▶ **ABOUT THIS EXERCISE**
Write out the text lines of every row below, unchanged and in order, and omit the pictures from your answer.

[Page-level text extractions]
·····

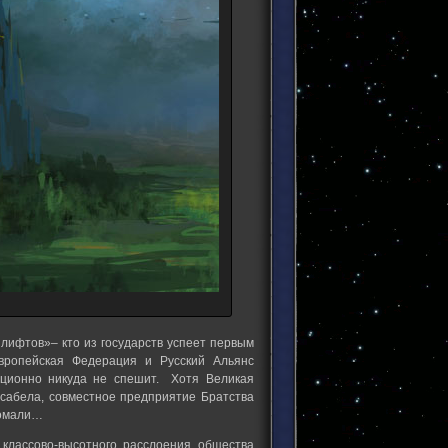
лифтов»– кто из государств успеет первым
вропейская Федерация и Русский Альянс
иционно никуда не спешит. Хотя Великая
Исабела, совместное предприятие Братства
Сомали…
 классово-высотного расслоения общества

·····

▶ **ANSWER FOR THE TASK**
лифтов»– кто из государств успеет первым
вропейская Федерация и Русский Альянс
иционно никуда не спешит. Хотя Великая
Исабела, совместное предприятие Братства
Сомали…
 классово-высотного расслоения общества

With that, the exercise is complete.